-- START OF Data for processing --
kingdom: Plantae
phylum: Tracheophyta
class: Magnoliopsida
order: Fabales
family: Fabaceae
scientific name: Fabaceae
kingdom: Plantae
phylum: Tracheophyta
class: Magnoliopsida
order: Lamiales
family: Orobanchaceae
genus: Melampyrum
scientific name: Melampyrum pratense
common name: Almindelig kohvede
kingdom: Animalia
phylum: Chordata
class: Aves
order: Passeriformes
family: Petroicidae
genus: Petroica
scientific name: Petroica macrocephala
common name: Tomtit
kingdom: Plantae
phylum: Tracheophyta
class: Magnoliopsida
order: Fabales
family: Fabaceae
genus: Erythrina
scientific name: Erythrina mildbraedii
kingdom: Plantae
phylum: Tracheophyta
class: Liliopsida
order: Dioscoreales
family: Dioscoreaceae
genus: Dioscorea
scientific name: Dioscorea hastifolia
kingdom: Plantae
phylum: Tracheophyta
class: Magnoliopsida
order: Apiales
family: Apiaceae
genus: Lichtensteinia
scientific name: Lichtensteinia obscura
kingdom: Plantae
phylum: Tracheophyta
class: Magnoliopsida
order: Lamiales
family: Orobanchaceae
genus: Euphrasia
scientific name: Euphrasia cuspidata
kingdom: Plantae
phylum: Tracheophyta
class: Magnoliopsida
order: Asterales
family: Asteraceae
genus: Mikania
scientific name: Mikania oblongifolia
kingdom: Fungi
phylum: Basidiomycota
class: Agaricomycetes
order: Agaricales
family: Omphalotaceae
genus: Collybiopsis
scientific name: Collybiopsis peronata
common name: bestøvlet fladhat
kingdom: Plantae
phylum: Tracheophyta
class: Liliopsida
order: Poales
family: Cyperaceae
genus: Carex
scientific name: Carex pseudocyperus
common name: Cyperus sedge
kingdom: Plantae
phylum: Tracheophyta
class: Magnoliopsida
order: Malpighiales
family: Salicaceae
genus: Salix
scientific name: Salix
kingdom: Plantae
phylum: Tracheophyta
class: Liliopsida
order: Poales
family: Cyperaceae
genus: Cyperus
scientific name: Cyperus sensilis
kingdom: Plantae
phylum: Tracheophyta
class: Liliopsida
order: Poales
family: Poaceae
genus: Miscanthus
-- END OF Data for processing --
### Description of the task
Switch every "common name" in the listing above to "vernacular name" and leave all other text as it is.

### Solution to this problem
kingdom: Plantae
phylum: Tracheophyta
class: Magnoliopsida
order: Fabales
family: Fabaceae
scientific name: Fabaceae
kingdom: Plantae
phylum: Tracheophyta
class: Magnoliopsida
order: Lamiales
family: Orobanchaceae
genus: Melampyrum
scientific name: Melampyrum pratense
vernacular name: Almindelig kohvede
kingdom: Animalia
phylum: Chordata
class: Aves
order: Passeriformes
family: Petroicidae
genus: Petroica
scientific name: Petroica macrocephala
vernacular name: Tomtit
kingdom: Plantae
phylum: Tracheophyta
class: Magnoliopsida
order: Fabales
family: Fabaceae
genus: Erythrina
scientific name: Erythrina mildbraedii
kingdom: Plantae
phylum: Tracheophyta
class: Liliopsida
order: Dioscoreales
family: Dioscoreaceae
genus: Dioscorea
scientific name: Dioscorea hastifolia
kingdom: Plantae
phylum: Tracheophyta
class: Magnoliopsida
order: Apiales
family: Apiaceae
genus: Lichtensteinia
scientific name: Lichtensteinia obscura
kingdom: Plantae
phylum: Tracheophyta
class: Magnoliopsida
order: Lamiales
family: Orobanchaceae
genus: Euphrasia
scientific name: Euphrasia cuspidata
kingdom: Plantae
phylum: Tracheophyta
class: Magnoliopsida
order: Asterales
family: Asteraceae
genus: Mikania
scientific name: Mikania oblongifolia
kingdom: Fungi
phylum: Basidiomycota
class: Agaricomycetes
order: Agaricales
family: Omphalotaceae
genus: Collybiopsis
scientific name: Collybiopsis peronata
vernacular name: bestøvlet fladhat
kingdom: Plantae
phylum: Tracheophyta
class: Liliopsida
order: Poales
family: Cyperaceae
genus: Carex
scientific name: Carex pseudocyperus
vernacular name: Cyperus sedge
kingdom: Plantae
phylum: Tracheophyta
class: Magnoliopsida
order: Malpighiales
family: Salicaceae
genus: Salix
scientific name: Salix
kingdom: Plantae
phylum: Tracheophyta
class: Liliopsida
order: Poales
family: Cyperaceae
genus: Cyperus
scientific name: Cyperus sensilis
kingdom: Plantae
phylum: Tracheophyta
class: Liliopsida
order: Poales
family: Poaceae
genus: Miscanthus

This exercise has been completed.